Mas o DEM que fique atento, porque Mandetta está no radar de outros partidos. Um cacique do MDB disse à coluna que o ex-ministro é um “belo quadro, com enredo que, se bem construído, pode ter um diálogo bacana com a classe média”.
Quando ainda havia a hipótese do ex-presidente da Câmara Rodrigo Maia (RJ), de saída do DEM, filiar-se ao MDB, lideranças emedebistas cogitaram o convite para que Mandetta acompanhasse o aliado.

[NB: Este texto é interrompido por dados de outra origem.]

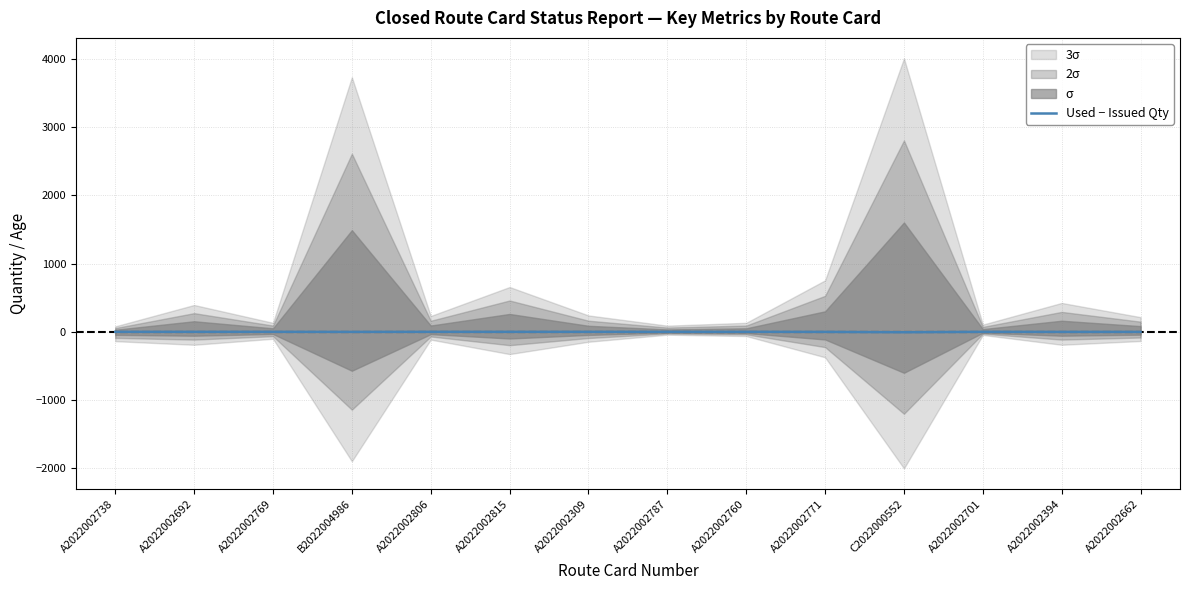

What is the difference between the maximum and second lowest values?

1.0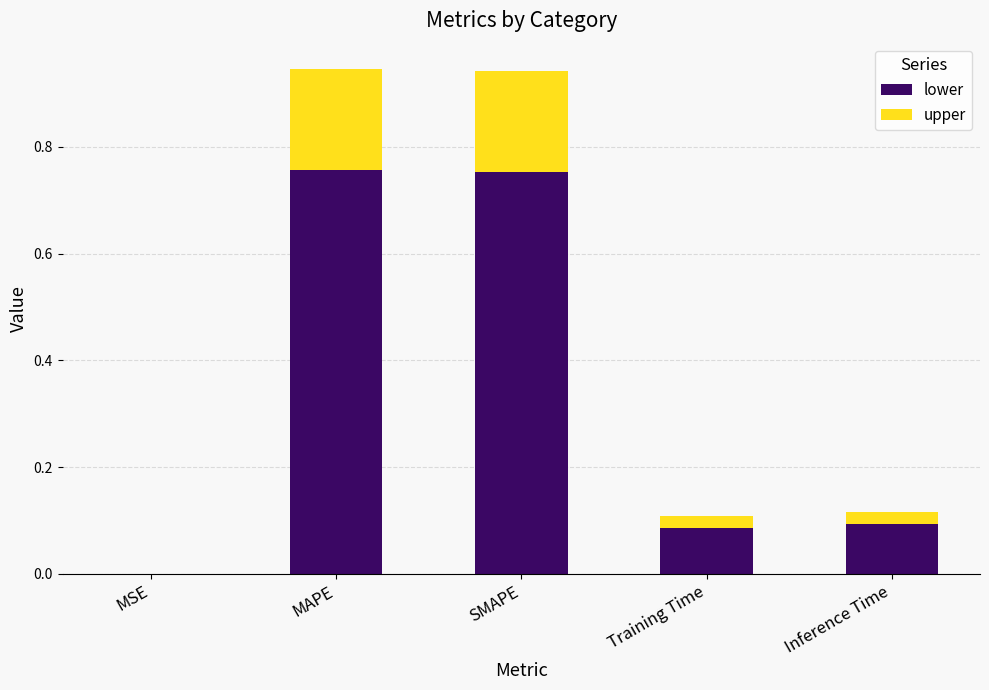

The lower series shows 0.1 at Inference Time. True or false?

True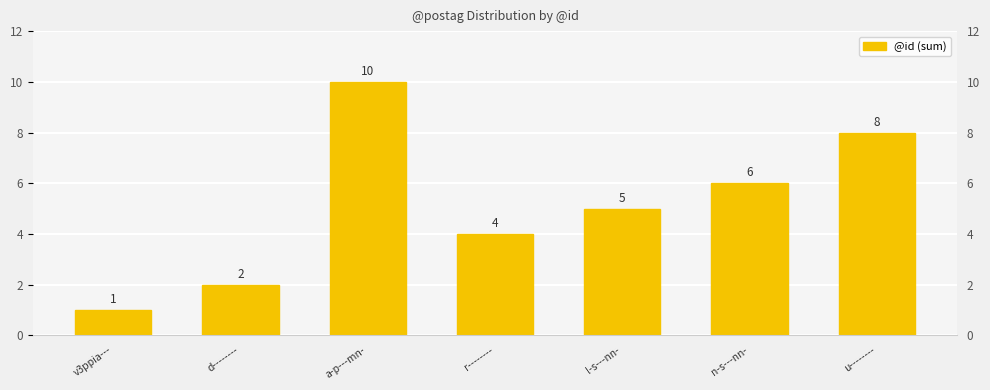

What is the difference between the second highest and minimum values?

7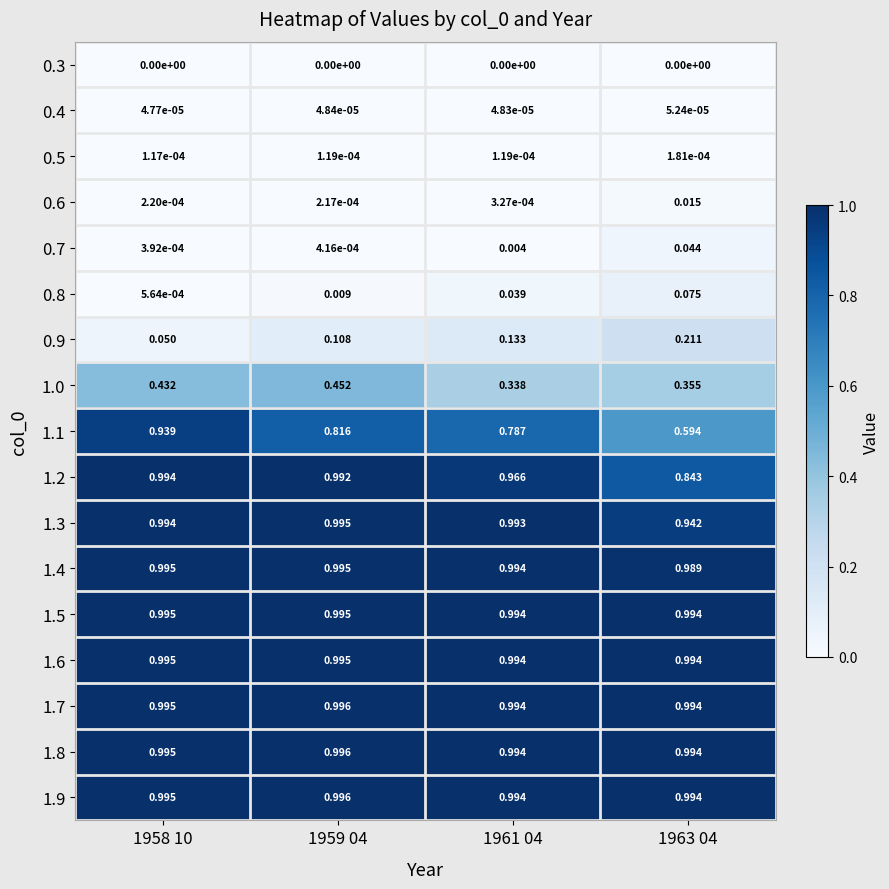

Is the value of 0.7 at 1963 04 greater than the value of 1.1 at 1961 04?

No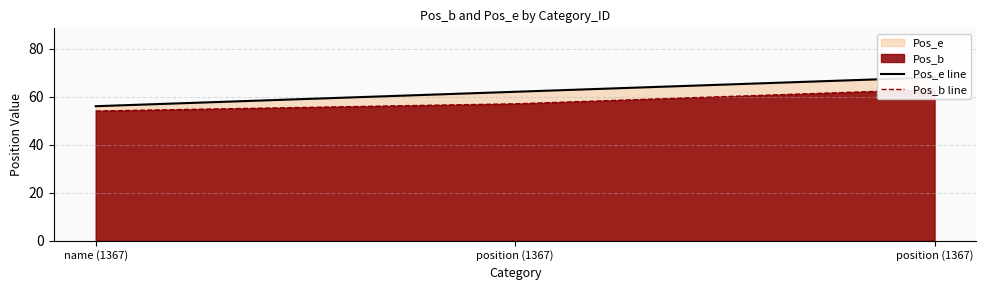

Reading left to right, transcribe all the data shown in this chart.

Pos_e line: 56	62	68
Pos_b line: 54	57	63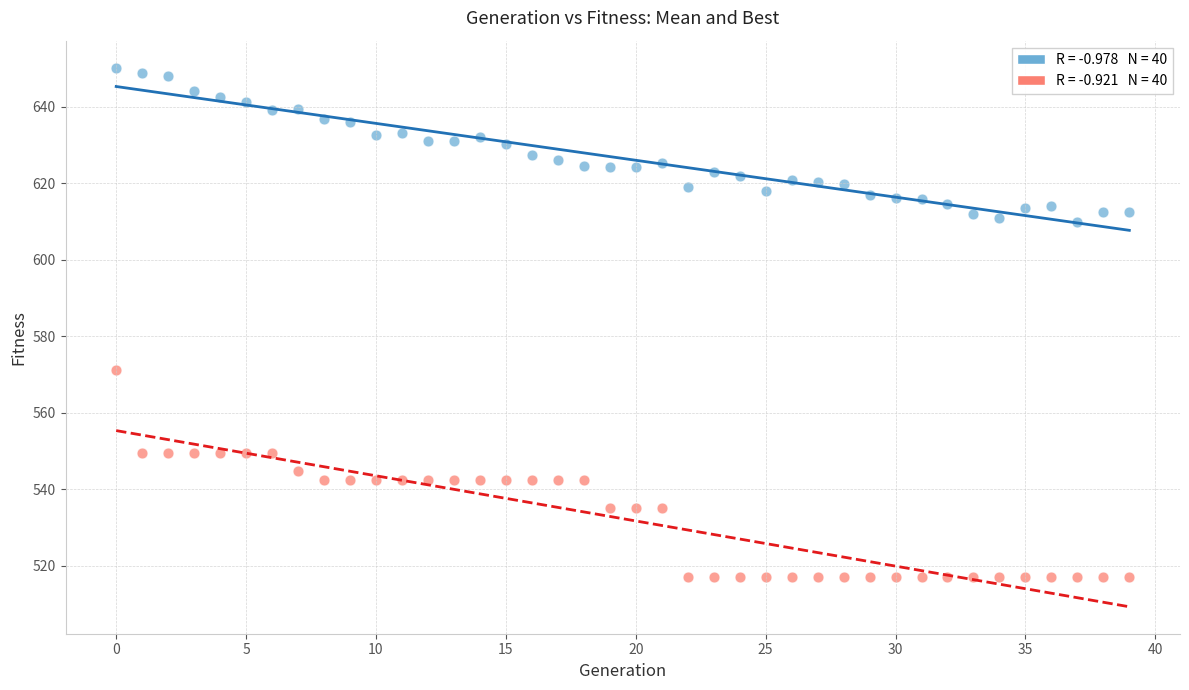

Across all data points, what is the range of Y values (max minus min)?

133.1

O ex-ministro ouve críticas de que não pode se apresentar como adversário de Bolsonaro em uma legenda que tem dois quadros no governo: os ministros Onyx Lorenzoni e Tereza Cristina.
No fim da palestra, Mandetta propôs uma chapa: disse ao presidente da ACSP, Alfredo Cotait Neto, presidente do PSD paulista, que a senadora Mara Gabrilli (PSDB-SP) seria uma “vice tão boa, embaixadora internacional do Brasil”. Cotait é ex-senador e suplente de Gabrilli. Em tom gaiato, sugeriu a Imbassahy que consultasse o alto tucanato sobre a chapa.